The efforts to dispel the teaching of Critical Race Theory in America’s schools and the significance of the history regarding the arrival of my ancestors to Point Comfort (Hampton, VA) in 1619, compels me to republish the article below. Family, please consider my views by reading it for the first time or revisiting, reflecting upon it and most important, reacting on its content, to EMPOWER
As an elementary school and high school student, my recollection of lessons regarding the history of beautiful Black and Brown People was spoken as one stitch tightly tucked in a quilt wide enough to cover a nation. My engagement and enthusiasm about my history were consistently challenged with the presentation of historical content that, in many cases, falsely captured the essence of African (Black) Americans. I have always been very proud to represent the dominant culture I embody. However, the ability to answer the charge to Say It Loud,” I’m Black and I’m Proud,” had very little to do with my formal education until I began my studies at The Virginia State University. It was during this season of my life; I met a very outspoken, opinionated, comical and brilliant professor, the late Dr. Oscar Williams. Dr. Williams taught U.S. History with conviction. He was determined his students would be fully aware of the culture, traditions and contributions of all people, particularly those he mirrored.

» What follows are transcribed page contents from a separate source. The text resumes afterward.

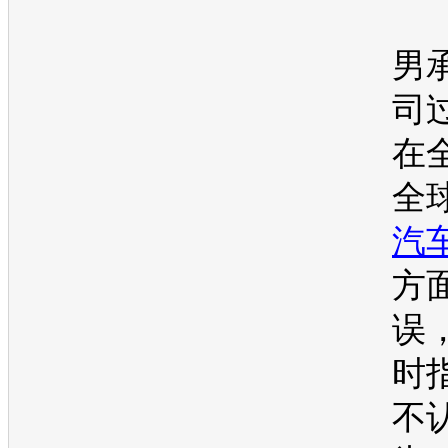
男
司
在
全
汽
方
误
时
不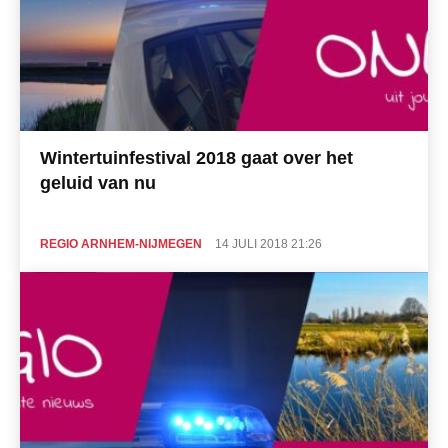
Wintertuinfestival 2018 gaat over het
geluid van nu
REGIO ARNHEM-NIJMEGEN
14 JULI 2018 21:26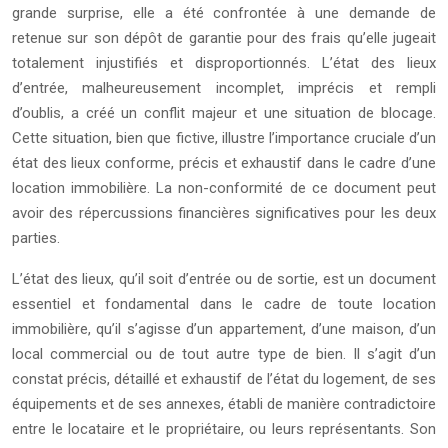
grande surprise, elle a été confrontée à une demande de
retenue sur son dépôt de garantie pour des frais qu’elle jugeait
totalement injustifiés et disproportionnés. L’état des lieux
d’entrée, malheureusement incomplet, imprécis et rempli
d’oublis, a créé un conflit majeur et une situation de blocage.
Cette situation, bien que fictive, illustre l’importance cruciale d’un
état des lieux conforme, précis et exhaustif dans le cadre d’une
location immobilière. La non-conformité de ce document peut
avoir des répercussions financières significatives pour les deux
parties.
L’état des lieux, qu’il soit d’entrée ou de sortie, est un document
essentiel et fondamental dans le cadre de toute location
immobilière, qu’il s’agisse d’un appartement, d’une maison, d’un
local commercial ou de tout autre type de bien. Il s’agit d’un
constat précis, détaillé et exhaustif de l’état du logement, de ses
équipements et de ses annexes, établi de manière contradictoire
entre le locataire et le propriétaire, ou leurs représentants. Son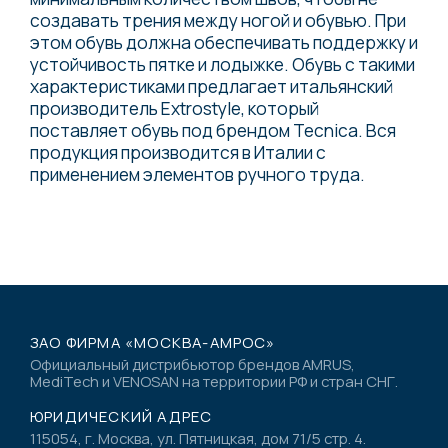
создавать трения между ногой и обувью.​ При
этом обувь должна обеспечивать поддержку и
устойчивость пятке и лодыжке. Обувь с такими
характеристиками предлагает итальянский
производитель Extrostyle, который
поставляет обувь под брендом Tecnica. Вся
продукция производится в Италии с
применением элементов ручного труда.
ЗАО ФИРМА «МОСКВА-АМРОС»
Официальный дистрибьютор брендов AMRUS,
MediTech и VENOSAN на территории РФ и стран СНГ.
ЮРИДИЧЕСКИЙ АДРЕС
115054, г. Москва, ул. Пятницкая, дом 71/5 стр. 4.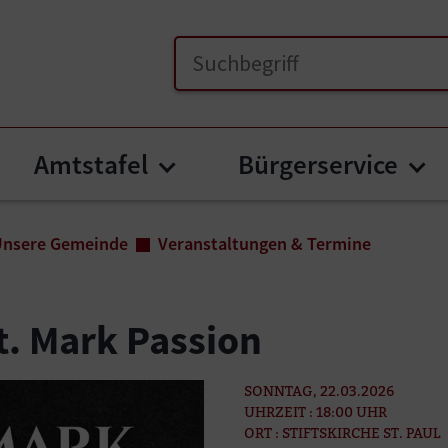
Amtstafel
Bürgerservice
menu for "Unsere Gemeinde"
Submenu for "Amtstafel
Su
Unsere Gemeinde
Veranstaltungen & Termine
t. Mark Passion
SONNTAG, 22.03.2026
UHRZEIT : 18:00 UHR
ORT : STIFTSKIRCHE ST. PAUL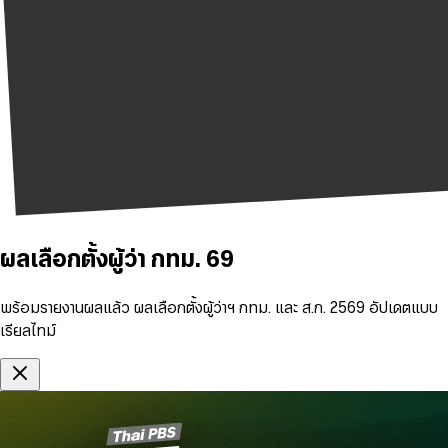
ผลเลือกตั้งผู้ว่า กทม. 69
พร้อมรายงานผลแล้ว ผลเลือกตั้งผู้ว่าฯ กทม. และ ส.ก. 2569 อัปเดตแบบ
เรียลไทม์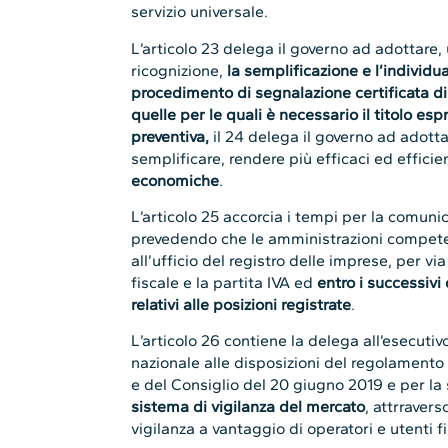
servizio universale.
L’articolo 23 delega il governo ad adottare, u
ricognizione,
la semplificazione e l’individua
procedimento di segnalazione certificata di in
quelle per le quali è necessario il titolo e
preventiva,
il 24 delega il governo ad adottare
semplificare, rendere più efficaci ed efficie
economiche
.
L’articolo 25 accorcia i tempi per la comuni
prevedendo che le amministrazioni compete
all’ufficio del registro delle imprese, per 
fiscale e la partita IVA ed
entro i successivi q
relativi alle posizioni registrate
.
L’articolo 26 contiene la delega all’esecut
nazionale alle disposizioni del regolament
e del Consiglio del 20 giugno 2019 e per la 
sistema di vigilanza del mercato
, attrraver
vigilanza a vantaggio di operatori e utenti fi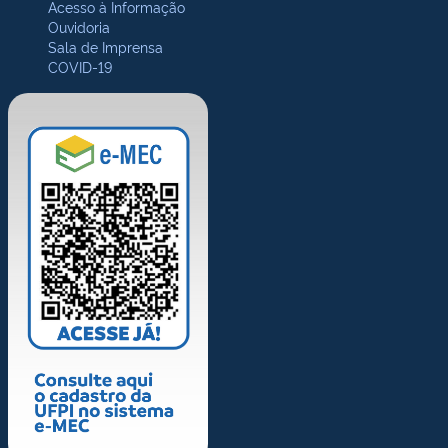
Acesso à Informação
Ouvidoria
Sala de Imprensa
COVID-19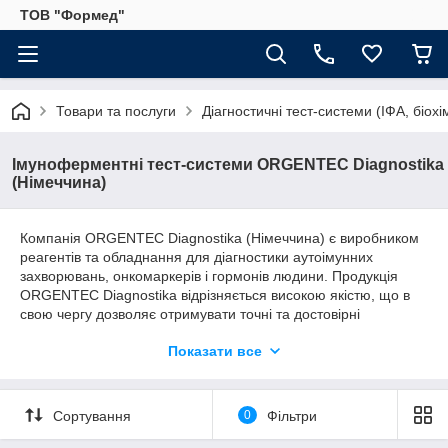
ТОВ "Формед"
Товари та послуги
Діагностичні тест-системи (ІФА, біохі
Імуноферментні тест-системи ORGENTEC Diagnostika
(Німеччина)
Компанія ORGENTEC Diagnostika (Німеччина) є виробником
реагентів та обладнання для діагностики аутоімунних
захворювань, онкомаркерів і гормонів людини. Продукція
ORGENTEC Diagnostika відрізняється високою якістю, що в
свою чергу дозволяє отримувати точні та достовірні
результати досліджень. Ми пропонуємо ІФА набори для
Показати все
діагностики більшості аутоімунних захворювань, ВКВ,
васкулітів, колітів і ентеритів, АФС, тиреоглобулін, бета-2
мікроглобуліну, мікроальбумін в сечі, феритин.
Сортування
0
Фільтри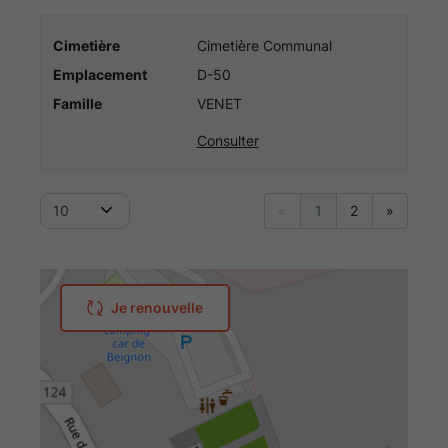
Cimetière
Cimetière Communal
Emplacement
D-50
Famille
VENET
Consulter
10
«
1
2
»
Je renouvelle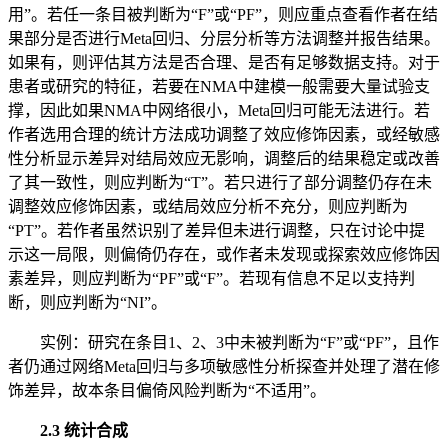
用”。若任一条目被判断为“F”或“PF”，则应重点查看作者在结
果部分是否进行Meta回归、分层分析等方法调整并报告结果。
如果有，则评估其方法是否合理、是否有足够数据支持。对于
患者或研究的特征，若要在NMA中建模一般需要大量试验支
撑，因此如果NMA中网络很小，Meta回归可能无法进行。若
作者选用合理的统计方法成功调整了效应修饰因素，或经敏感
性分析显示差异对结局效应无影响，调整后的结果稳定或改善
了其一致性，则应判断为“T”。若只进行了部分调整仍存在未
调整效应修饰因素，或结局效应分析不充分，则应判断为
“PT”。若作者虽然识别了差异但未进行调整，只在讨论中提
示这一局限，则偏倚仍存在，或作者未发现或探索效应修饰因
素差异，则应判断为“PF”或“F”。若现有信息不足以支持判
断，则应判断为“NI”。
实例：研究在条目1、2、3中未被判断为“F”或“PF”，且作
者仍通过网络Meta回归与多项敏感性分析探查并处理了潜在修
饰差异，故本条目偏倚风险判断为“不适用”。
2.3 统计合成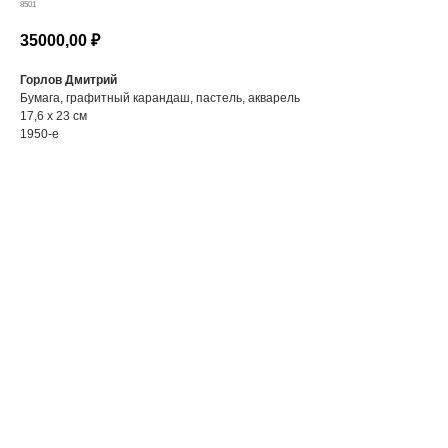
8501
35000,00
₽
Горлов Дмитрий
Бумага, графитный карандаш, пастель, акварель
17,6 х 23 см
1950-е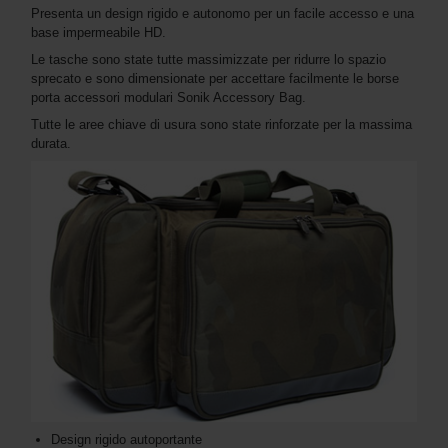
Presenta un design rigido e autonomo per un facile accesso e una
base impermeabile HD.
Le tasche sono state tutte massimizzate per ridurre lo spazio
sprecato e sono dimensionate per accettare facilmente le borse
porta accessori modulari Sonik Accessory Bag.
Tutte le aree chiave di usura sono state rinforzate per la massima
durata.
Design rigido autoportante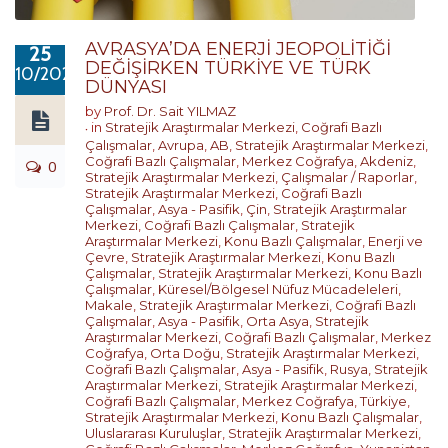
AVRASYA’DA ENERJİ JEOPOLİTİĞİ
25
DEĞİŞİRKEN TÜRKİYE VE TÜRK
10/2022
DÜNYASI
by
Prof. Dr. Sait YILMAZ
in
Stratejik Araştırmalar Merkezi
,
Coğrafi Bazlı
Çalışmalar
,
Avrupa
,
AB
,
Stratejik Araştırmalar Merkezi
,
Coğrafi Bazlı Çalışmalar
,
Merkez Coğrafya
,
Akdeniz
,
0
Stratejik Araştırmalar Merkezi
,
Çalışmalar / Raporlar
,
Stratejik Araştırmalar Merkezi
,
Coğrafi Bazlı
Çalışmalar
,
Asya - Pasifik
,
Çin
,
Stratejik Araştırmalar
Merkezi
,
Coğrafi Bazlı Çalışmalar
,
Stratejik
Araştırmalar Merkezi
,
Konu Bazlı Çalışmalar
,
Enerji ve
Çevre
,
Stratejik Araştırmalar Merkezi
,
Konu Bazlı
Çalışmalar
,
Stratejik Araştırmalar Merkezi
,
Konu Bazlı
Çalışmalar
,
Küresel/Bölgesel Nüfuz Mücadeleleri
,
Makale
,
Stratejik Araştırmalar Merkezi
,
Coğrafi Bazlı
Çalışmalar
,
Asya - Pasifik
,
Orta Asya
,
Stratejik
Araştırmalar Merkezi
,
Coğrafi Bazlı Çalışmalar
,
Merkez
Coğrafya
,
Orta Doğu
,
Stratejik Araştırmalar Merkezi
,
Coğrafi Bazlı Çalışmalar
,
Asya - Pasifik
,
Rusya
,
Stratejik
Araştırmalar Merkezi
,
Stratejik Araştırmalar Merkezi
,
Coğrafi Bazlı Çalışmalar
,
Merkez Coğrafya
,
Türkiye
,
Stratejik Araştırmalar Merkezi
,
Konu Bazlı Çalışmalar
,
Uluslararası Kuruluşlar
,
Stratejik Araştırmalar Merkezi
,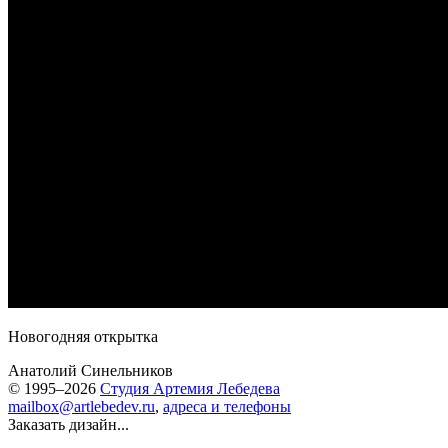
Новогодняя открытка
Анатолий Синельников
© 1995–2026
Студия Артемия Лебедева
mailbox@artlebedev.ru
,
адреса и телефоны
Заказать дизайн...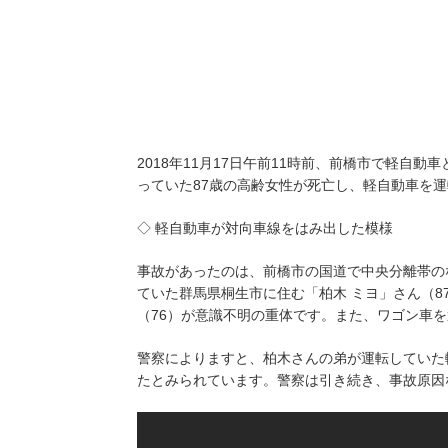
2018年11月17日午前11時前、前橋市で軽自
っていた87歳の高齢女性が死亡し、軽自動車を運
◇ 軽自動車が対向車線をはみ出した模様
事故があったのは、前橋市の国道で中央分離帯の
ていた群馬県桐生市に住む「柏木 ミヨ」さん（
（76）が意識不明の重体です。また、ワゴン車
警察によりますと、柏木さんの弟が運転していた
たとみられています。警察は引き続き、事故原因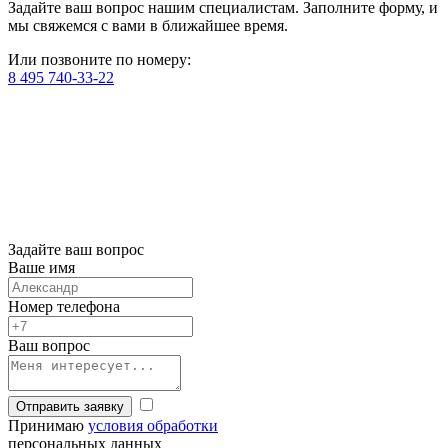
Задайте ваш вопрос нашим специалистам. Заполните форму, и
мы свяжемся с вами в ближайшее время.
Или позвоните по номеру:
8 495 740-33-22
Задайте ваш вопрос
Ваше имя
Номер телефона
Ваш вопрос
Отправить заявку
Принимаю
условия обработки
персональных данных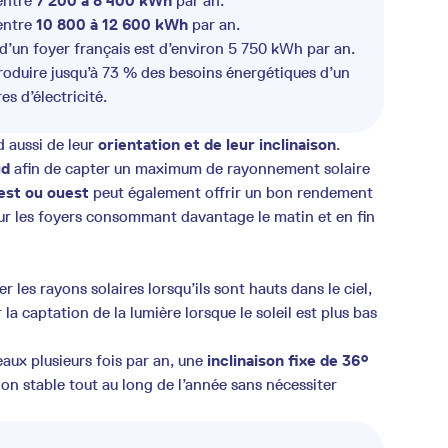
entre
7 200 à 8 400 kWh
par an.
entre
10 800 à 12 600 kWh
par an.
’un foyer français est d’environ 5 750 kWh par an.
roduire jusqu’à 73 % des besoins énergétiques d’un
s d’électricité.
 aussi de leur
orientation et de leur inclinaison
.
ud
afin de capter un maximum de rayonnement solaire
est ou ouest
peut également offrir un bon rendement
ur les foyers consommant davantage le matin et en fin
r les rayons solaires lorsqu’ils sont hauts dans le ciel,
la captation de la lumière lorsque le soleil est plus bas
aux plusieurs fois par an, une
inclinaison fixe de 36°
on stable tout au long de l’année sans nécessiter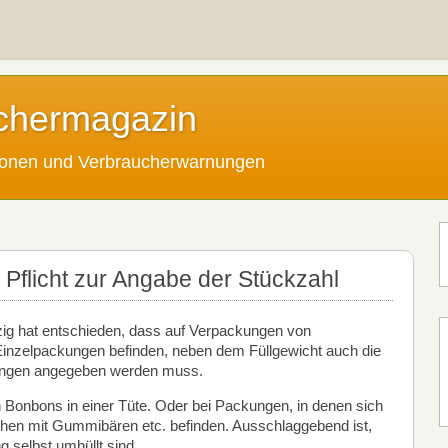
chermagazin
tionen und Verbraucherwarnungen
Pflicht zur Angabe der Stückzahl
zig hat entschieden, dass auf Verpackungen von
Einzelpackungen befinden, neben dem Füllgewicht auch die
kungen angegeben werden muss.
n Bonbons in einer Tüte. Oder bei Packungen, in denen sich
chen mit Gummibären etc. befinden. Ausschlaggebend ist,
g selbst umhüllt sind.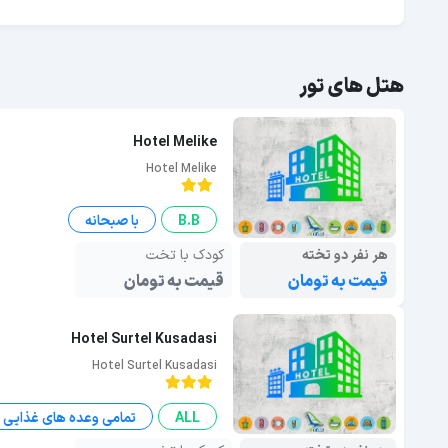
هتل های تور
Hotel Melike
Hotel Melike
B.B
با صبحانه
هر نفر دو تخته
کودک با تخت
قیمت به تومان
قیمت به تومان
Hotel Surtel Kusadasi
Hotel Surtel Kusadasi
ALL
تمامی وعده های غذایی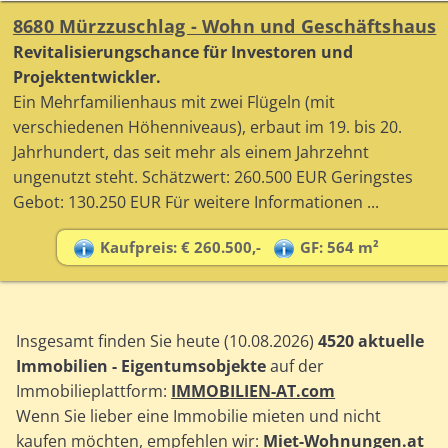
8680 Mürzzuschlag - Wohn und Geschäftshaus
Revitalisierungschance für Investoren und
Projektentwickler.
Ein Mehrfamilienhaus mit zwei Flügeln (mit
verschiedenen Höhenniveaus), erbaut im 19. bis 20.
Jahrhundert, das seit mehr als einem Jahrzehnt
ungenutzt steht. Schätzwert: 260.500 EUR Geringstes
Gebot: 130.250 EUR Für weitere Informationen ...
Kaufpreis: € 260.500,-
GF: 564 m²
Insgesamt finden Sie heute (10.08.2026)
4520 aktuelle
Immobilien - Eigentumsobjekte
auf der
Immobilieplattform:
IMMOBILIEN-AT.com
Wenn Sie lieber eine Immobilie mieten und nicht
kaufen möchten, empfehlen wir:
Miet-Wohnungen.at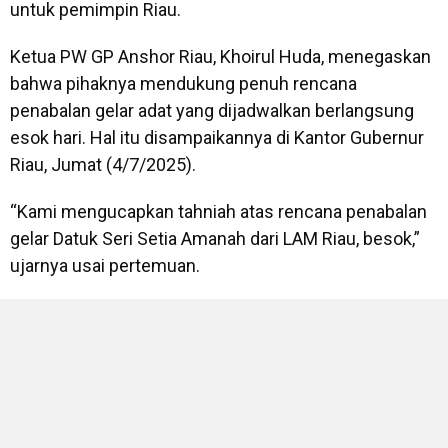
untuk pemimpin Riau.
Ketua PW GP Anshor Riau, Khoirul Huda, menegaskan
bahwa pihaknya mendukung penuh rencana
penabalan gelar adat yang dijadwalkan berlangsung
esok hari. Hal itu disampaikannya di Kantor Gubernur
Riau, Jumat (4/7/2025).
“Kami mengucapkan tahniah atas rencana penabalan
gelar Datuk Seri Setia Amanah dari LAM Riau, besok,”
ujarnya usai pertemuan.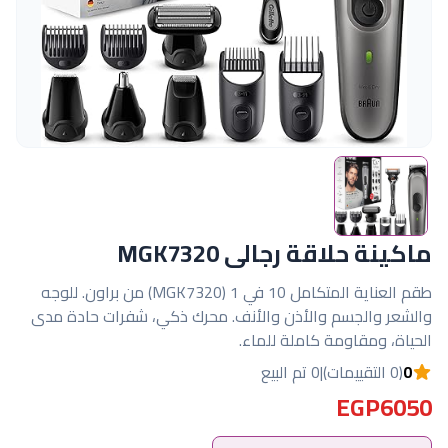
ماكينة حلاقة رجالى MGK7320
طقم العناية المتكامل 10 في 1 (MGK7320) من براون. للوجه
والشعر والجسم والأذن والأنف. محرك ذكي، شفرات حادة مدى
الحياة، ومقاومة كاملة للماء.
0
(0 التقييمات)
|
0 تم البيع
EGP6050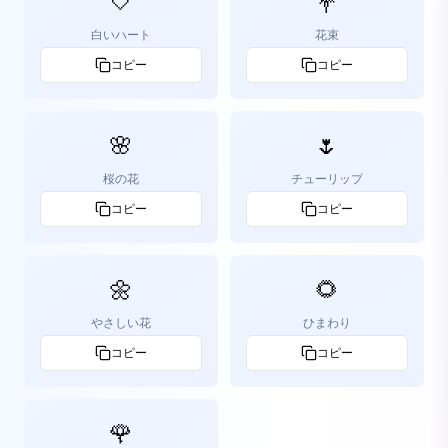
🤍
💐
白いハート
花束
コピー
コピー
🌸
🌷
桜の花
チューリップ
コピー
コピー
🌼
🌻
やさしい花
ひまわり
コピー
コピー
🌹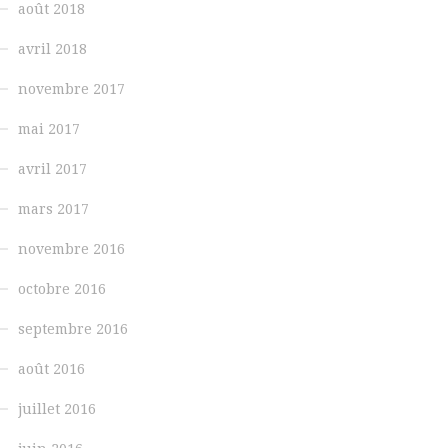
août 2018
avril 2018
novembre 2017
mai 2017
avril 2017
mars 2017
novembre 2016
octobre 2016
septembre 2016
août 2016
juillet 2016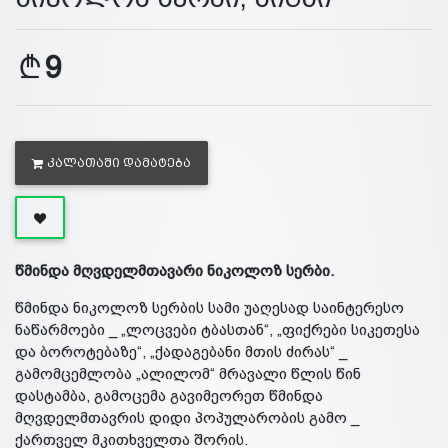
9
ᲙᲐᲚᲐᲗᲐᲨᲘ ᲓᲐᲛᲐᲢᲔᲑᲐ
წმინდა მღვდელმთავარი ნიკოლოზ სერბი.
წმინდა ნიკოლოზ სერბის სამი უაღესად საინტერესო
ნაწარმოები _ „ლოცვები ტბასთან“, „ფიქრები სიკეთესა
და ბოროტებაზე“, „ქადაგებანი მთის ძირას“ _
გამომცემლობა „ალილომ“ მრავალი წლის წინ
დასტამბა, გამოცემა გავიმეორეთ წმინდა
მღვდელმთავრის დიდი პოპულარობის გამო _
ქართველ მკითხველთა შორის.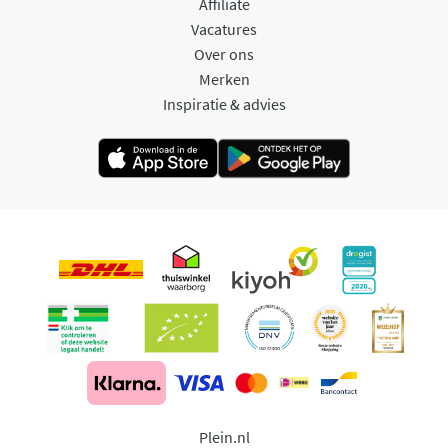
Affiliate
Vacatures
Over ons
Merken
Inspiratie & advies
Plein.nl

Dr. Williams’ astonishing intellect and unpredictable humor began to Empower me to acquire as much knowledge as possible about who, when, how, why and what purpose led us here. The beginning of our story is accompanied by a myriad of emotions that distress my heart. The reality of who we are and what we have accomplished despite every form of oppression possible continues to EMPOWER my soul. With the movement of time, my experiences in life and how I perceive them rest in the roots of my heritage. Repeatedly, I hear my people reference how important it is for one to know from whence they come.
While listening to a message proclaimed by Sarah Jakes Roberts, I was reminded about the Self Determination Theory. This theory supports the necessity of people to feel competent, connected and autonomist. I believe this theory serves as a variable that transitions to a significant level of Self-Empowerment. In addition, African (Black) Americans who are knowledgeable of the depth and authority of our mere existence and inherited esteem can also enable power in others. The Pride of “A People” is best manifested through the perception of ourselves, control of influence and healthy connections to others.
I find joy in all I have learned about my since of Empowerment as an African American Woman. This wealth of knowledge has inspired me to bring forth history lessons to others that are too often forgotten. I encourage you to join me in this journey. Take the time to further explore who you are. Share your factual finds of inheritance through culture with your family, children, friends, co-workers and all who are willing to grow. Recently, I shared passages of personal Empowerment through a Spoken Word Musical Track entitled “We Remember 1619.” This electrifying release modestly proclaims the story of “A People” from our arrival in 1619 in Hampton, VA (it was not Jamestown!) through the Black Lives Matter Movement. This invigorating track, produced, composed and arranged by Yasha Barjona (AKA Rahni Song) and featuring Bill McGee on trumpet and Verrandall Tucker (a descendant of the first African born on this soil, William Tucker (1624)) on bongos, with a history lesson written and spoken by yours truly, will make you dancelike no one is looking, while being Empowered by the sacrifices and accomplishments of “A People”…Chosen.